In a hotel , four rooms are available , Six persons are to be accommodated in these four rooms in such a way that each of these rooms contains at least one person and at most two persons . Then the number of all possible ways in which this can be done is ______

To solve the problem of accommodating 6 persons in 4 rooms such that each room has at least 1 person and at most 2 persons, we can follow these steps: ### Step 1: Determine the distribution of persons in rooms Since we have 4 rooms and need to accommodate 6 persons, the only valid distribution that satisfies the conditions (at least 1 person and at most 2 persons in each room) is: - 2 rooms with 2 persons each - 2 rooms with 1 person each ### Step 2: Choose the rooms for 2 persons We need to select 2 out of the 4 rooms to accommodate 2 persons. The number of ways to choose 2 rooms from 4 is given by the combination formula: \[ \binom{4}{2} = \frac{4!}{2!(4-2)!} = \frac{4 \times 3}{2 \times 1} = 6 \] ### Step 3: Distribute persons in the selected rooms Now, we need to distribute the 6 persons into the rooms. We first choose 2 persons to go into the first selected room (which can hold 2 persons).
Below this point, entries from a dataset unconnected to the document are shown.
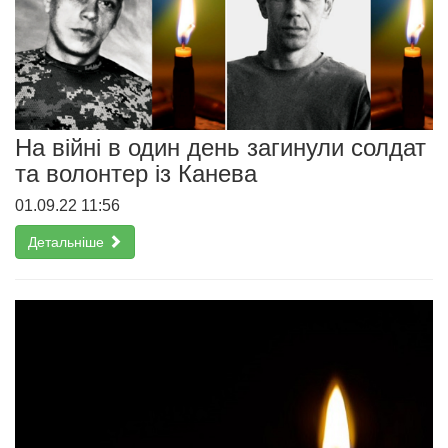
На війні в один день загинули солдат
та волонтер із Канева
01.09.22 11:56
Детальніше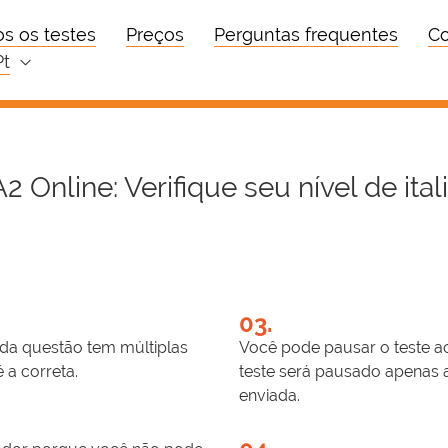
s os testes
Preços
Perguntas frequentes
Co
pt
A2 Online: Verifique seu nível de ital
03.
da questão tem múltiplas
Você pode pausar o teste ao
 a correta.
teste será pausado apenas 
enviada.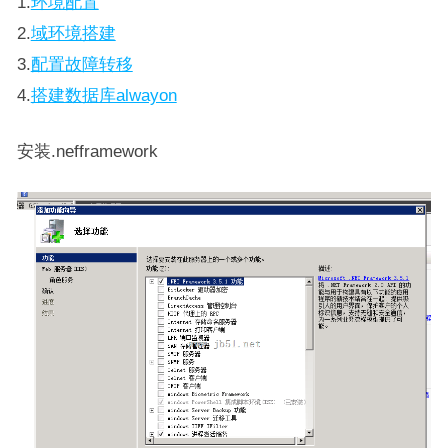
1.
环境配置
2.
域环境搭建
3.
配置故障转移
4.
搭建数据库alwayon
安装.nefframework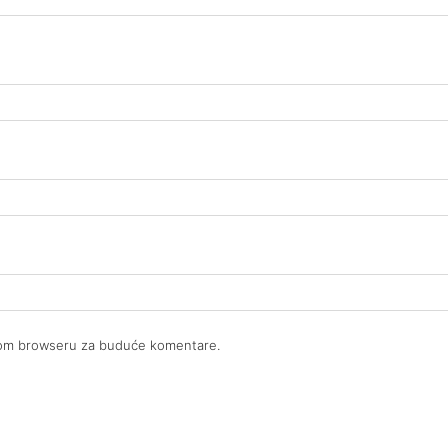
ovom browseru za buduće komentare.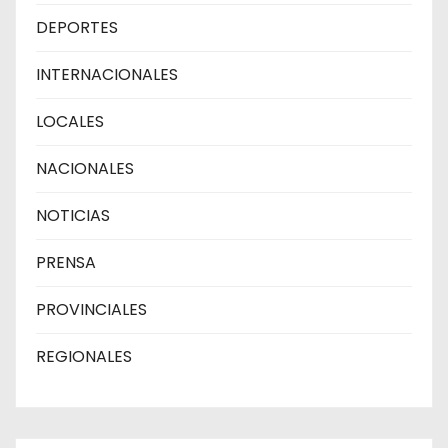
DEPORTES
INTERNACIONALES
LOCALES
NACIONALES
NOTICIAS
PRENSA
PROVINCIALES
REGIONALES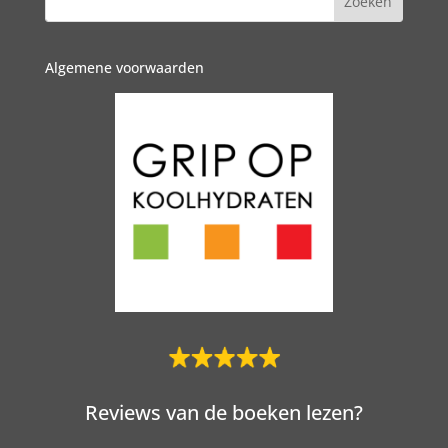
Algemene voorwaarden
Reviews van de boeken lezen?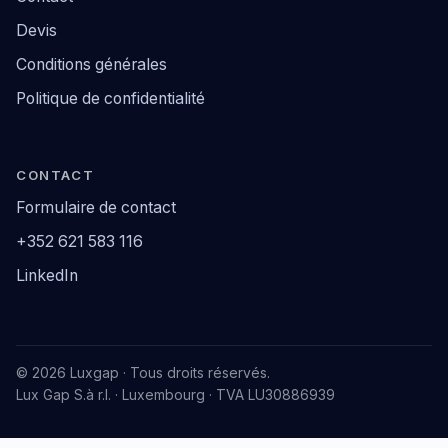
Devis
Conditions générales
Politique de confidentialité
CONTACT
Formulaire de contact
+352 621 583 116
LinkedIn
© 2026 Luxgap · Tous droits réservés.
Lux Gap S.à r.l. · Luxembourg · TVA LU30886939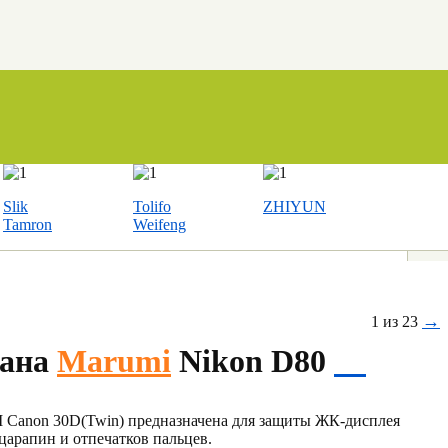
Slik
Tolifo
ZHIYUN
Tamron
Weifeng
→
1 из 23
рана
Marumi
Nikon D80
Canon 30D(Twin) предназначена для защиты ЖК-дисплея
царапин и отпечатков пальцев.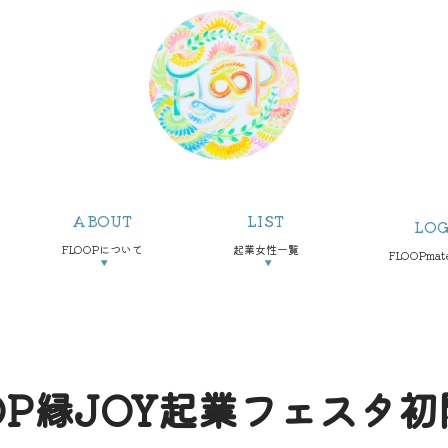
ABOUT
LIST
LOG
FLOOPについて
起業女性一覧
FLOOPma
▼
▼
OP縁JOY起業フェスタ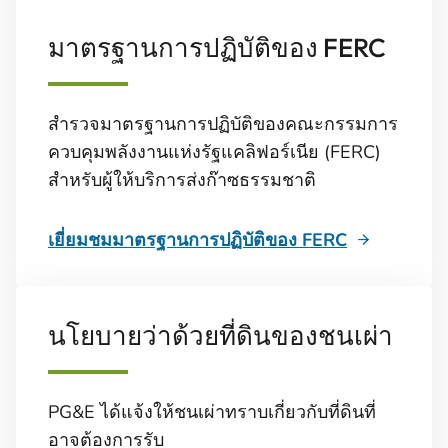
มาตรฐานการปฏิบัติของ FERC
สำรวจมาตรฐานการปฏิบัติของคณะกรรมการ
ควบคุมพลังงานแห่งรัฐแคลิฟอร์เนีย (FERC)
สำหรับผู้ให้บริการส่งก๊าซธรรมชาติ
เยี่ยมชมมาตรฐานการปฏิบัติของ FERC
นโยบายว่าด้วยที่ดินของชนเผ่า
PG&E ได้แจ้งให้ชนเผ่าทราบเกี่ยวกับที่ดินที่
อาจต้องการรับ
The number of ways to choose 2 persons from 6 is: \[ \binom{6}{2} = \frac{6!}{2!(6-2)!} = \frac{6 \times 5}{2 \times 1} = 15 \] After placing 2 persons in the first room, we have 4 persons left. We then choose 2 persons from these 4 to go into the second selected room: \[ \binom{4}{2} = \frac{4!}{2!(4-2)!} = \frac{4 \times 3}{2 \times 1} = 6 \] ### Step 4: Assign the remaining persons to the other rooms Now, we have 2 persons left, and they will each go into the remaining 2 rooms (1 person per room). The number of ways to assign these 2 persons to the 2 remaining rooms is: \[ 2! = 2 \] ### Step 5: Calculate the total arrangements Now we can multiply all the ways together: \[ \text{Total arrangements} = \text{Ways to choose rooms} \times \text{Ways to choose persons for first room} \times \text{Ways to choose persons for second room} \times \text{Ways to assign remaining persons} \] \[ = 6 \times 15 \times 6 \times 2 \] \[ = 6 \times 15 = 90 \] \[ 90 \times 6 = 540 \] \[ 540 \times 2 = 1080 \] Thus, the total number of ways to accommodate the 6 persons in the 4 rooms is **1080**.